*Énoncé 1*.
Recopiez mot pour mot tout le passage de l'extrait, depuis « Renforcer notre capacité » jusqu'à « le décrochage scolaire. ».
*Énoncé 2*.
Dressez la liste complète des pays nommés dans l'extrait.
*Énoncé 3*.
Réécrivez, s'il vous plaît, sous forme de liste le paragraphe de l'extrait qui commence par « En Irlande, la formation continue », en conservant ses faits principaux.

----- Extrait

15 Mai 2025 Les évaluations internationales dans l’éducation : quelles recommandations pour notre système éducatif ?
Investir dans le métier d’enseignant
Face au constat alarmant des performances éducatives en France, notamment en matière d’inégalités socio-économiques, il devient impératif d’agir pour renforcer l’égalité des chances. Les enquêtes internationales, en comparant les systèmes éducatifs des pays participants, identifient des leviers clés favorisant la réussite scolaire. Quelles recommandations émergent de ces analyses ? Quelles pratiques innovantes mises en place à l’étranger pourraient inspirer notre système éducatif ?
Par ailleurs, le métier d’enseignant parait aujourd’hui peu attractif : à la rentrée 2024, environ 12 % des postes du secondaire étaient vacants, un chiffre variant considérablement selon les matières pour monter jusqu’à 21 % des postes en mathématiques et près de 40 % en lettres classiques ! Ce manque d’attractivité peut être en partie expliqué par des salaires d’entrée trop faibles, notamment pour les enseignants du primaire. En comparaison avec des pays au PIB similaire à celui de la France, les salaires des enseignants débutants français sont particulièrement bas : 32 619 € contre 69 599 € en Allemagne. Ainsi, il parait fondamental de revaloriser le métier au sein de la population et certaines approches adoptées dans par nos voisins peuvent être des sources d’inspiration :
À Singapour, la formation continue des enseignants est largement valorisée avec un programme de 100 heures de développement professionnel, axé sur les besoins individuels et financé par le ministère de l’Éducation. Ce programme inclut des interventions publiques et privées, ainsi que des échanges avec des enseignants étrangers. L’objectif est d’allier apprentissage basé sur la recherche et partage d’expertise. De plus, les enseignants sont incités à collaborer au sein de leurs établissements, lors de temps dédiés pour discuter de leurs pratiques et planifier ensemble.
En Irlande, la formation continue des enseignants repose largement sur le « Team Teaching ». Ce modèle consiste à former des binômes d’enseignants en fonction des compétences qu’ils doivent approfondir afin de mieux répondre aux besoins des élèves. L’observation mutuelle et les échanges de feedback sont au cœur du dispositif : un enseignant ouvre sa classe à un collègue, ce qui permet d’analyser et d’enrichir les méthodes d’enseignement en temps réel. Cette démarche encourage l’expérimentation, la prise de risques et l’adaptation des pratiques, tout en instaurant un dialogue professionnel constructif. L’enseignement en équipe s’est révélé être une solution efficace et peu coûteuse pour améliorer la réussite des élèves.
Renforcer notre capacité à accompagner les élèves en difficulté
On observe en France un constant inquiétant : 29% des élèves sont en difficulté selon PISA (contre 15% en Estonie), et il existe une forte corrélation entre le niveau social et le niveau scolaire : le statut social prédit 21% des résultats (contre 15% en moyenne dans l’OCDE). Cependant, très peu de dispositifs spécifiques sont mis en place pour prévenir le décrochage scolaire.

----------
----- Données enregistrées

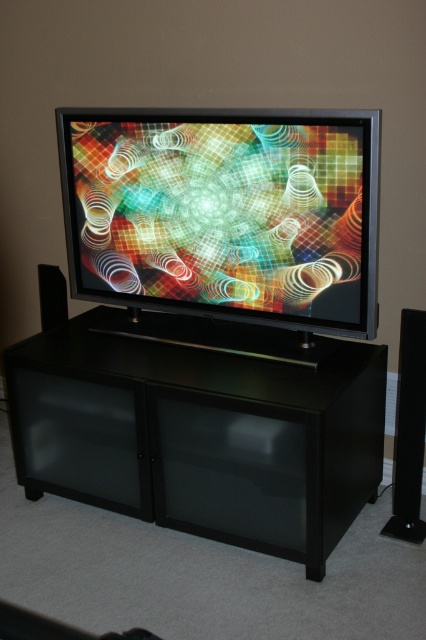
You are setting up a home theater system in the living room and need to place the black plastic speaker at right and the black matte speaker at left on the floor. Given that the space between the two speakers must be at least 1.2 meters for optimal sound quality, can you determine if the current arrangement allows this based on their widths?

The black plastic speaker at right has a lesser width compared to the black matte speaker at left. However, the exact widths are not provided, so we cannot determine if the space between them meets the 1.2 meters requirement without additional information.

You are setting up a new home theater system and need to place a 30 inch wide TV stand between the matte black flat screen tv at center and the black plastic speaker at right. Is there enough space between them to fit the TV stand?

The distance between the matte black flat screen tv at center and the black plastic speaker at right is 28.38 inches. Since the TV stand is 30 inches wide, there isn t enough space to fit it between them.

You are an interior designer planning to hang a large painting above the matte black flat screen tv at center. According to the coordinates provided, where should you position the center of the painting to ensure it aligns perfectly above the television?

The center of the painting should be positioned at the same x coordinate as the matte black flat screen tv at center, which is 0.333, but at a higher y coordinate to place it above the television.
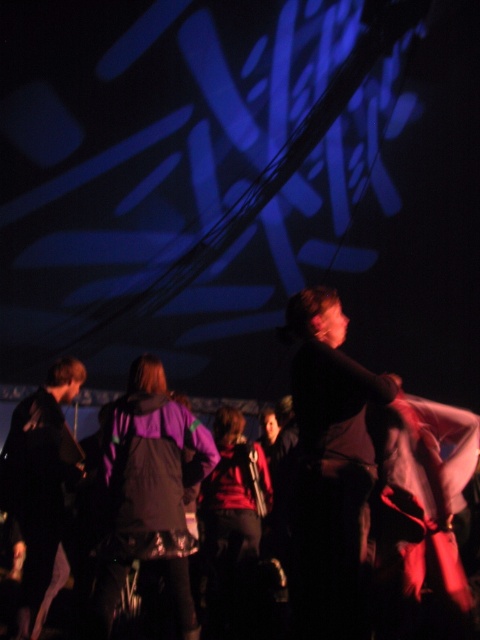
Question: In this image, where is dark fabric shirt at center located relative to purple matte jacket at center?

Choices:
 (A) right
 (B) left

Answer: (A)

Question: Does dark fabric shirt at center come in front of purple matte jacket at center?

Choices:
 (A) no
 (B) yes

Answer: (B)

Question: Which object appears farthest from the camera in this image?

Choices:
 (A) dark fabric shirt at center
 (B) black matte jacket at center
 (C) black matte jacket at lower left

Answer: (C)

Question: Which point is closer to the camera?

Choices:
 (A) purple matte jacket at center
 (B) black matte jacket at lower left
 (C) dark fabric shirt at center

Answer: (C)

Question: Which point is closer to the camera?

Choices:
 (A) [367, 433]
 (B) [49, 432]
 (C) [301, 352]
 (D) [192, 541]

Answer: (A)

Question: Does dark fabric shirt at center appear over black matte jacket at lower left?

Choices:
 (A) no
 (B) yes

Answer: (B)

----------

*Réponse 1*.
Renforcer notre capacité à accompagner les élèves en difficulté
On observe en France un constant inquiétant : 29% des élèves sont en difficulté selon PISA (contre 15% en Estonie), et il existe une forte corrélation entre le niveau social et le niveau scolaire : le statut social prédit 21% des résultats (contre 15% en moyenne dans l’OCDE). Cependant, très peu de dispositifs spécifiques sont mis en place pour prévenir le décrochage scolaire.

*Réponse 2*.
- France
- Allemagne
- Singapour
- Irlande
- Estonie

*Réponse 3*.
- En Irlande, la formation continue des enseignants repose largement sur le « Team Teaching ».
- Des binômes d'enseignants sont formés selon les compétences à approfondir, afin de mieux répondre aux besoins des élèves.
- Le dispositif repose sur l'observation mutuelle et les échanges de feedback. Un enseignant ouvre sa classe à un collègue, ce qui permet d'analyser et d'enrichir les méthodes en temps réel.
- La démarche encourage l'expérimentation, la prise de risques et l'adaptation des pratiques, avec un dialogue professionnel constructif.
- L'enseignement en équipe s'est révélé efficace et peu coûteux pour améliorer la réussite des élèves.